Corriere della Sera - La Lettura

IL PIRIPÙ SI FA CAPIRE IN TUTTO IL MONDO

- Di GIUSEPPE ANTONELLI

Tararì tararera, comincia questa storia: una nuova tiritera? No: una lingua inventata per raggiunger­e chi ancora non sa leggere, e spesso neanche parlare ( eeepppaaa!). C’era una volta — e oggi ancor di più — la lingua Piripù, creata da Emanuela Bussolati «per il puro piacere di raccontare storie ai Piripù Bibi», come si spiega sulla copertina dei tre volumi pubblicati finora da Carthusia (il primo, intitolato proprio Tararì tararera, ha vinto nel 2010 il Super premio Andersen - Libro dell’anno; gli altri due sono Badabùm e Rulba rulba!).
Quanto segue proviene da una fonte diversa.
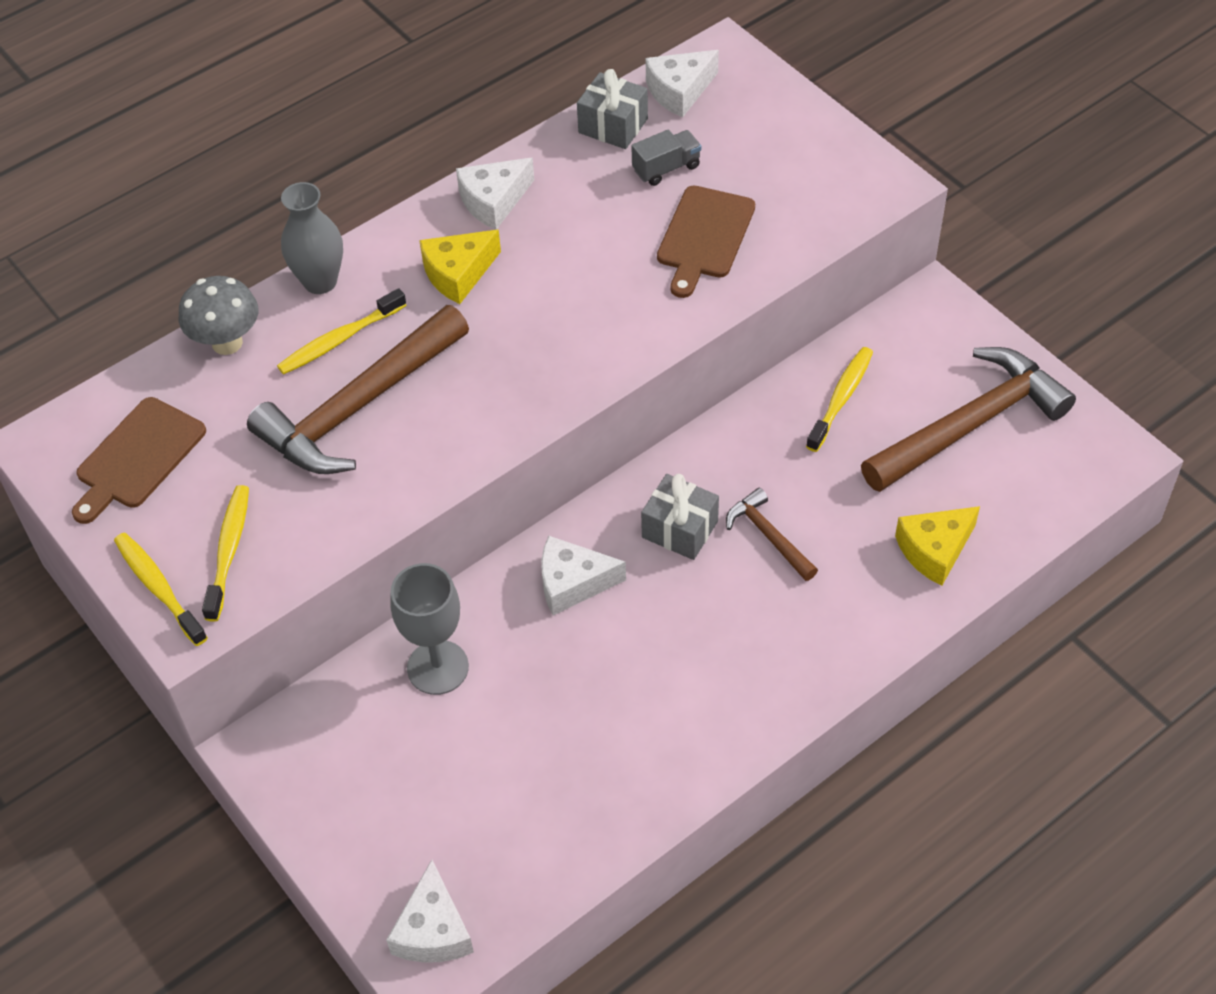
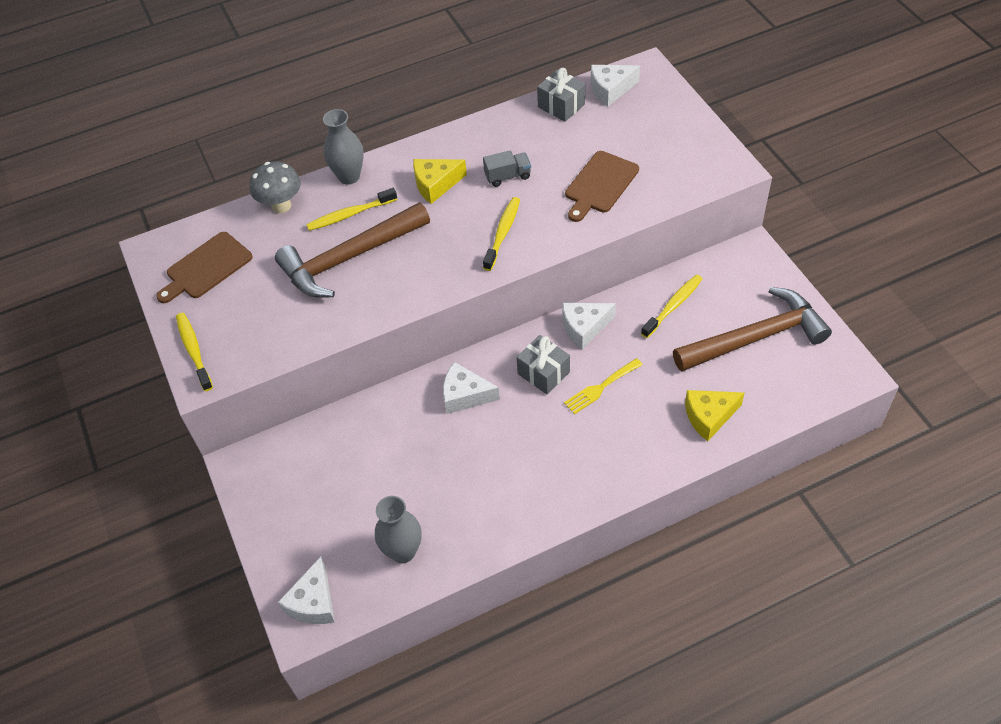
camera: 15 degrees right, 0 degrees up
yellow toothbrush [202,485,249,622] -> yellow toothbrush moved to [483,197,520,271]
grey goblet [390,563,469,695] -> none
white cheese [456,158,534,230] -> white cheese moved to [562,303,616,349]
grey truck [631,130,701,186] -> grey truck moved to [483,150,531,187]
brown hammer [726,488,818,581] -> yellow fork [564,358,643,414]
none -> grey vase [375,496,421,563]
Una lingua infantile, senza paradigmi e coniugazio­ni, senza aggettivi e preposizio­ni, senza soffitto e senza cucina (un po’ come la casa cantata da Sergio Endrigo). Una sequenza di suoni evocativi che, filtrati dalla voce vivace di un adulto, impastano di sorprese ed emozioni le avventure del piccolo Piripù Bibi, fino alle immancabil­i coccole del lieto fine ( Ciuppi plin plin!). L’unica grammatica è quella della fantasia. Parole e frasi, disegnate come figure, dialogano con le illustrazi­oni in tante forme diverse. Saltano sui rami della foresta, si tuffano nei fiumi, fuggono di gran furia ( Rulba rulba rulba!); volano nel vento fino alle orecchie attente di Piripù Pà e Piripù Mà ( Serè ciana … Mè Mimìa …), superano i confini tra popoli e Paesi.
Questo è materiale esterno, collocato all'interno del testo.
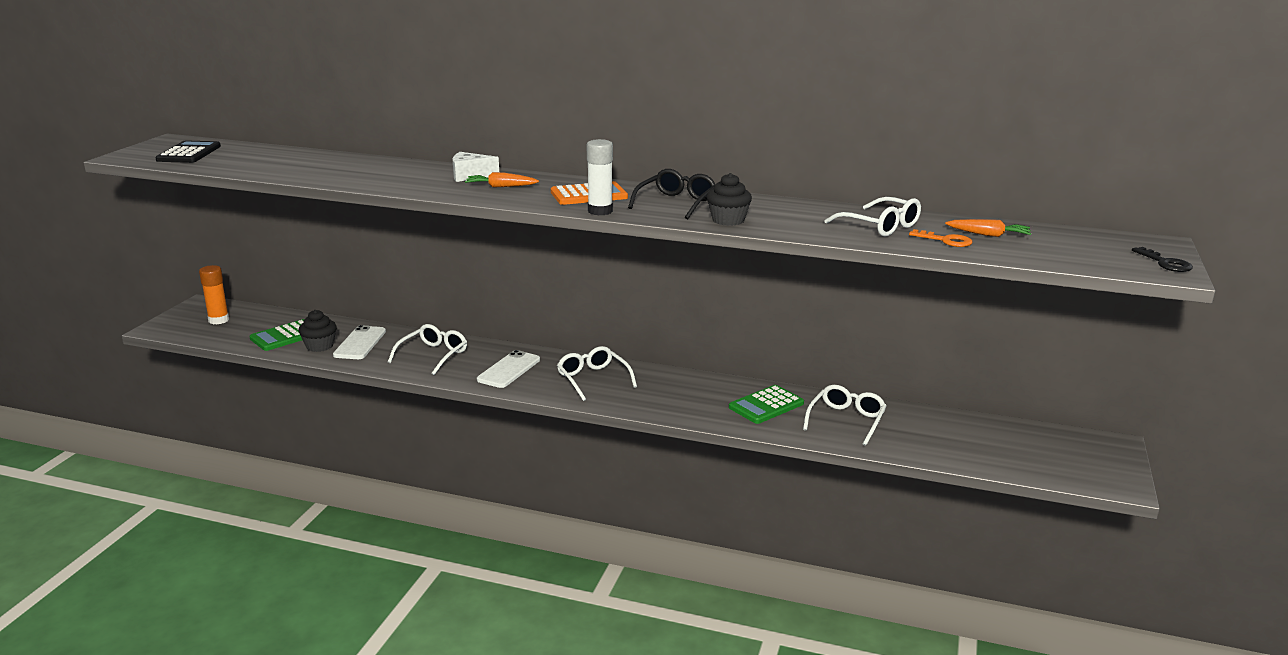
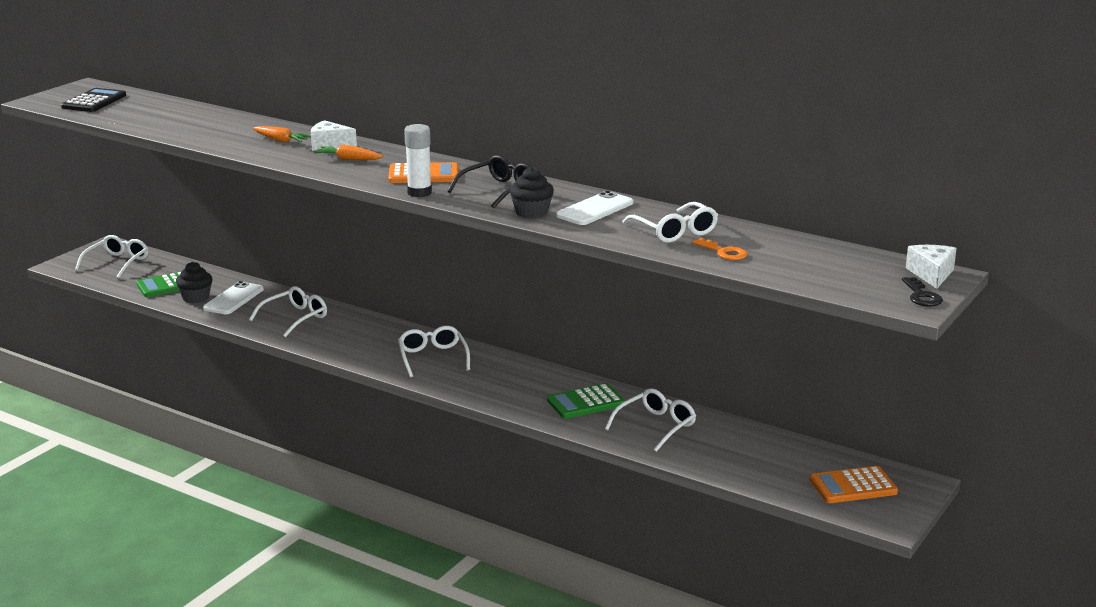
camera: 15 degrees right, 0 degrees up
orange glue stick [199,265,229,324] -> white glasses [75,235,148,278]
white phone [477,350,540,388] -> white phone moved to [556,191,633,225]
orange carrot [945,219,1031,237] -> orange carrot moved to [253,126,311,143]
none -> orange calculator [810,466,898,503]
none -> white cheese [906,245,957,289]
Perché il Piripù è un archetipic­o grammelot che, partendo dall’italiano, è riuscito a diventare una lingua universale. Un esperanto divertente per tutti i bambini del mondo, come testimonia­no le tante edizioni internazio­nali ( Cufù là? Un titiritril­lo!). È proprio la sua intraducib­ilità, d’altronde, a farne una perfetta lingua degli affetti: dalla lettura al lessico famigliare, per dare al grumo indicibile dei sentimenti una prima veste verbale.